POLA01H Critical Issues in Politics: Politics in a Changing Climate
Critical Issues in Politics: Politics in a Changing Climate
Canada faces unique challenges in addressing climate change. It is a large, sparsely populated country with a relatively cold climate. It has some provinces that depend on fossil fuel resources for a significant part of their economies. It has fragmented authority (federal, provincial, indigenous) over land and environmental policy. Despite this, there are a number of municipal, provincial, and federal efforts underway to address climate change and Canada has a relatively aggressive commitment as part of the global Paris Agreement on climate change.
In this argumentative essay, you will examine climate change politics from one of 5 perspectives:
- United Nations
- Federal Government
- First Nations
- Provincial Government
- Municipal Government
You will develop an argument around one of the following questions that are top of the agenda in Canada, from the perspective you’ve chosen:
- Should the Canadian federal government pursue building the Transmountain Pipeline Expansion?
- Should the Canadian federal government impose a national carbon tax?
- Should Canadian cities pursue aggressive climate action?
- Should Canadian provinces develop their own carbon pricing policies?
In other words, you will answer one of these questions and develop arguments from your perspective: e.g. The United Nations would argue that no, Canada should not pursue building the Transmountain Pipeline.
In the research and writing process you will:
- Investigate and summarize the current state of the question you are examining (Transmountain, national carbon tax, municipal action (pick a city), provincial carbon pricing (pick a province). For this descriptive part of the research, you need to answer the ‘what’ question: What is going on?
- This will require that you do research with media sources and government documents/websites that describe what is happening for your issue.
- You will formulate an argument that answers the one of the questions, but goes beyond a simple yes or no to develop the answer to the more important why question: Why should/not the federal government pursue building the Transmountain Pipeline Expansion? In other words, you will identify the reasons why your answer to the question is valid.
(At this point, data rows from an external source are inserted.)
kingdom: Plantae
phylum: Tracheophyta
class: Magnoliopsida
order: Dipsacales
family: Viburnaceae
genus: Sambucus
- You will need to do research with course material and academic sources that explore the general politics of climate change at the international, national, provincial, or municipal level. In other words you need to read and investigate what scholars have said about who is responsible for climate policy, the role that different actors play, and why different actors pursue the policies that they do.
- You will develop your argument from the perspective of one of the actors mentioned above, but you need to include arguments that explore how at least one other actor also considers the issue. E.g. If your argument is that the United Nations would say no, Canada should not pursue building the Transmountain Pipeline, your arguments for why must consider why at least one other actor would agree or disagree with that position.
Practically the steps for this project include:
- Preliminary research on the issue you choose in media, government, and academic sources and consultation of academic sources that discuss your chosen actor’s role in climate politics more generally.
- Write a proposal for the paper that provides:
- 1 paragraph of background on your issue (summary of the answer to the descriptive ‘what’ question from above).
- 1 paragraph that develops your preliminary thesis statement and supporting arguments.
- An outline of your plan for the entire paper.
- Bibliography of the sources you have consulted in your research. For the proposal, you should have a minimum of 8 sources and at least four of the sources must be academic.
- Do a peer review session in your tutorial. On October 17th you will bring a HARD COPY of your proposal to tutorial and you will exchange it with a classmate. You will read each other’s proposals and provide feedback. Your TA will also provide feedback on your proposal.
- Write the final paper (maximum of 2000 words, minimum of 1250 words, not including bibliography) from the proposal and feedback.